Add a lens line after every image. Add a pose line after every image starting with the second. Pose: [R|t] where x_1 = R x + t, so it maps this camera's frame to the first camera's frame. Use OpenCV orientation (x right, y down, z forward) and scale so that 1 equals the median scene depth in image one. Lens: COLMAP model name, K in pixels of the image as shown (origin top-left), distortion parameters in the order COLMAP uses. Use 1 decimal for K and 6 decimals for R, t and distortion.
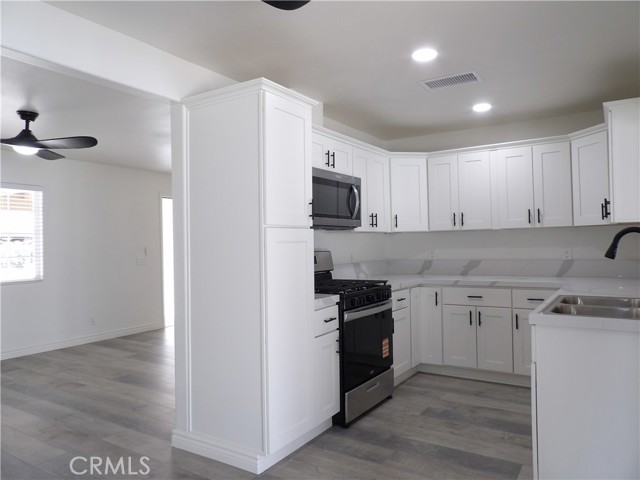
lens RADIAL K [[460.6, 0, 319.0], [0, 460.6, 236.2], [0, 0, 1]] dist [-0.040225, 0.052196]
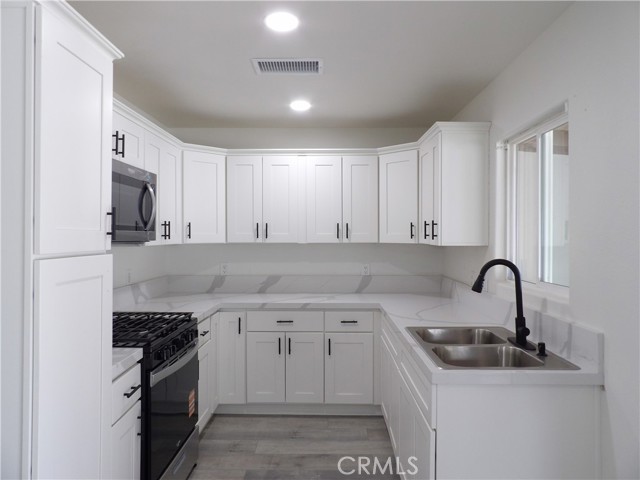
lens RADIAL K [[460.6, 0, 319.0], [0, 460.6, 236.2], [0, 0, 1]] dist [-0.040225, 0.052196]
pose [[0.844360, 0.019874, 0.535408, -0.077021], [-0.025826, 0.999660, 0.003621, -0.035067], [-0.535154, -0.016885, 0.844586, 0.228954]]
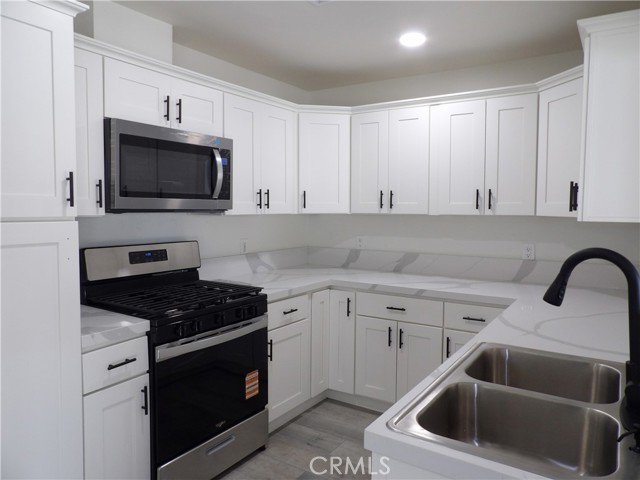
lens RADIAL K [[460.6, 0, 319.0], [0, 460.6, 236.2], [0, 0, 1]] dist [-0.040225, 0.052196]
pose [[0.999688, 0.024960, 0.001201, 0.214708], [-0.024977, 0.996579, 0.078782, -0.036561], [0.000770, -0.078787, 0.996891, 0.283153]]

☆ ☆ ☆ ☆ ☆ ☆ ☆

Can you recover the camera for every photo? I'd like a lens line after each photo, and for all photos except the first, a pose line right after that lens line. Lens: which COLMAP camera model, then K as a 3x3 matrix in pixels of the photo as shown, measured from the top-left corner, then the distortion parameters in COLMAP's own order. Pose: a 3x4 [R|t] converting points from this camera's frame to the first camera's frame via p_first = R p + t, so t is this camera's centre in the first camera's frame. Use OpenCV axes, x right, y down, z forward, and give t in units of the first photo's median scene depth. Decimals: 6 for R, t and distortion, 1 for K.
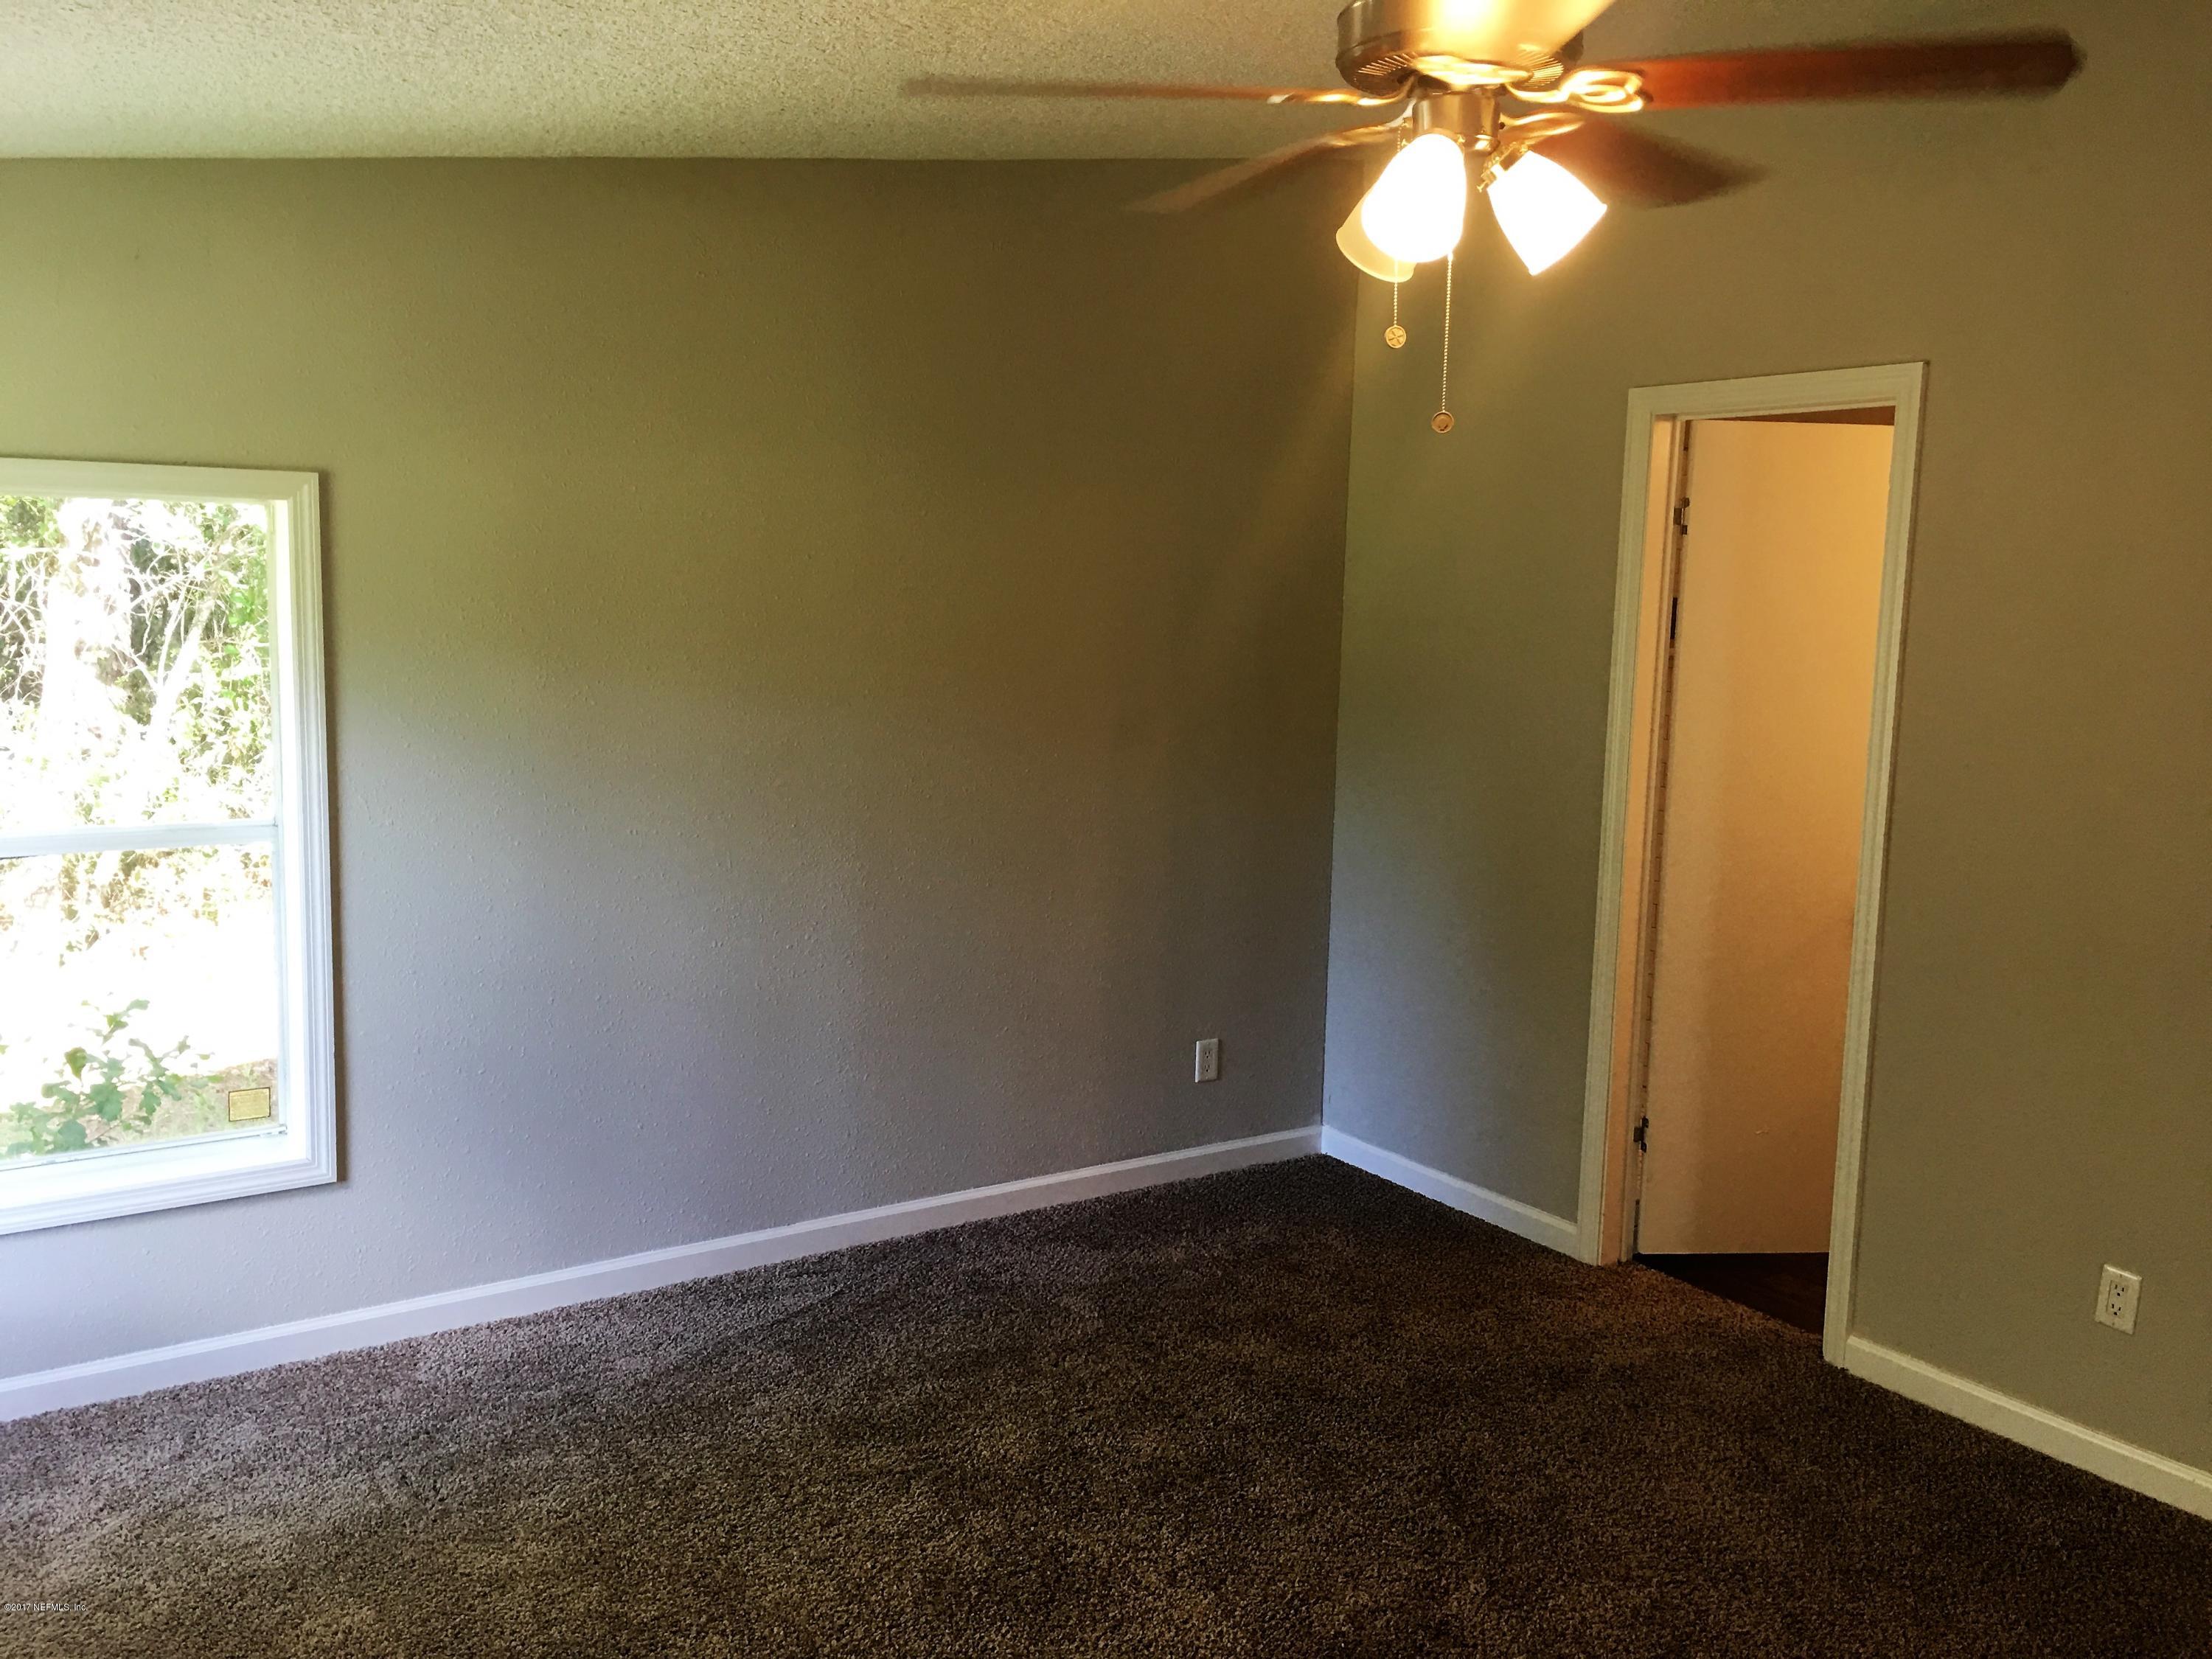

☆ ☆ ☆ ☆ ☆ ☆ ☆

| Tarefa a cumprir |
Você pode reproduzir, sem mudar nada, as linhas que começam na que contém "Add a lens line" e seguem até a que contém "-0.016885, 0.844586, 0.228954]]", incluindo as duas? Deixe as imagens fora da resposta.

| Resposta |
Add a lens line after every image. Add a pose line after every image starting with the second. Pose: [R|t] where x_1 = R x + t, so it maps this camera's frame to the first camera's frame. Use OpenCV orientation (x right, y down, z forward) and scale so that 1 equals the median scene depth in image one. Lens: COLMAP model name, K in pixels of the image as shown (origin top-left), distortion parameters in the order COLMAP uses. Use 1 decimal for K and 6 decimals for R, t and distortion.
lens RADIAL K [[460.6, 0, 319.0], [0, 460.6, 236.2], [0, 0, 1]] dist [-0.040225, 0.052196]
lens RADIAL K [[460.6, 0, 319.0], [0, 460.6, 236.2], [0, 0, 1]] dist [-0.040225, 0.052196]
pose [[0.844360, 0.019874, 0.535408, -0.077021], [-0.025826, 0.999660, 0.003621, -0.035067], [-0.535154, -0.016885, 0.844586, 0.228954]]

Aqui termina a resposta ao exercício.